During our recent event, 'How can employers drive financial inclusion', we invited four incredible speakers to give their view on financial inclusion. To give each speaker's topic space, we are releasing each piece individually.
Today we're replaying Hashi Mohamed's - Barrister, BBC Broadcaster and Author - insight on social mobility.
Hashi’s story is a real inspiration. From his arrival in the UK as an unaccompanied child refugee with only basic English, he's now one of the UK’s leading Junior barristers, a BBC broadcaster and author. His story truly is one of hope and ambition, which he uses to inspire better policy, resilience, focus, and success.

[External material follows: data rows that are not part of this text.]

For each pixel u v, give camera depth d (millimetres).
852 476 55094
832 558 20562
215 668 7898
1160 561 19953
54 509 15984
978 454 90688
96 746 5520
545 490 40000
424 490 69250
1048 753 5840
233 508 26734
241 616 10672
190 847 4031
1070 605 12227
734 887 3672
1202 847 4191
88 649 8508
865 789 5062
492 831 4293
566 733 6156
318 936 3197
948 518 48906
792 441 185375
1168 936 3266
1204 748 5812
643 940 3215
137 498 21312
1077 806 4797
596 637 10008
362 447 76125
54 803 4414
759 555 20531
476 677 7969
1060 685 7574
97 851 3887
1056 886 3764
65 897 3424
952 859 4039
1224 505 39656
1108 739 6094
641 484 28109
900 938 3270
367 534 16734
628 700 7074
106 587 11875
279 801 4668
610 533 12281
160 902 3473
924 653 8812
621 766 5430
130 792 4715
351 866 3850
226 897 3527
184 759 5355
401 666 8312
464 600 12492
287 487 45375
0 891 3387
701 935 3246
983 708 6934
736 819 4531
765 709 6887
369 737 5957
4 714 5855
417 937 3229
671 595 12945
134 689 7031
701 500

Here are the key insights from Hashi's session, in his words:
"I come at the financial inclusion conversation from a slightly different perspective, really, because I have recently written a book called, ‘People like us, what it takes to make it in modern Britain.’ And my background, which Tim touched upon very briefly, is that I came to the UK as a young unaccompanied child refugee. Both my parents were never formally educated, my mother gave birth to 12 children. This is a woman who started childbearing at the age of 14. And if life wasn't more difficult than it could ever have been, my father had passed away when I was nine years old.
We found ourselves in the United Kingdom, having been scattered as a family, across the world with some of my siblings in America, some in Canada, and all across the European Union. Some of my cousins ended up in Stockholm, where I am right now. It is impossible to underscore the challenges that come with essentially starting out in life in a completely new world. You know nothing in a new language, in a new culture, in a new way of life, and try and build a life which then is somehow sustainable, financially secure, and outward-looking.
What is it that made me who I am?
In my book, I tackle a lot of the stories of how I ended up to be where I am now, as a barrister, as somebody who has qualified in that well known, apparently very elite profession. Also broadcasting a lot of my ideas on the BBC and what actually happened, what is it that made me who I am? What were the steps that led me to the life that I lead now? It's a huge task, and I wouldn't spend too much time talking about it here. But one of the things I wanted to address is financial inclusion, despite my book being ostensibly about social mobility. When we think about social mobility, it's essentially the question of, are you doing better than those who came before you?
You've heard Tori talking about the challenges that her mum might have felt in terms of being financially independent, or Shani, talking about her worry about whether or not she was a financial burden to parents because of her disability. And in the story of social mobility, when you are trying to do better than those who came before you, a big part of it is overcoming a lot of barriers and mentality issues to where you want to be.
The one I would touch upon here, for example, is getting a law degree, getting a master's and then training to become a barrister and going to the bar. When I was growing up, it cost close to something like £50-£60,000. Today, you're looking at something like £100-£150,000 pounds. If you've come from a financially precarious background like I did, where I was raised exclusively on state benefits, where nobody worked in my family, where we were refugees with scant resources. It's not very easy to then say to yourself, I am going to embark on a course of becoming a barrister one day and get there without being mentally stuck at the proposition that I'm going to get myself into a significant amount of debt, in order to one day be debt free. That is a big part of understanding the question of financial inclusion in my mind.
Financial education is a critical part of social mobility
Earlier, Tim was talking about how schools focus on literacy and numeracy. But I don't remember anybody teaching me about mortgages, about how to actually budget, about the fact that if you're going to get a student loan at one, or one and a half %, it's probably better than any interest rate that you're ever going to get from a bank. That you need to have your eye on the prize and the bigger picture in the future, and so on and so forth. So for me, financial education is a big critical part of the social mobility story.
It's not enough for you to pass exams, and want to work hard, and want to push yourself and want to succeed and be determined. Financial education is a huge part of your understanding about the society in which you are going to function, and essential if you're going to change the course of your destiny. A large part of that, in my mind, is in relation to how the financial systems work, both where you are at that particular moment in your life, and where you're trying to get to.
The main takeaway I hope people will have is, social mobility is not something that just happens overnight. But it takes an understanding of where you are, and where you want to get to, and personal finance is a critical part of that."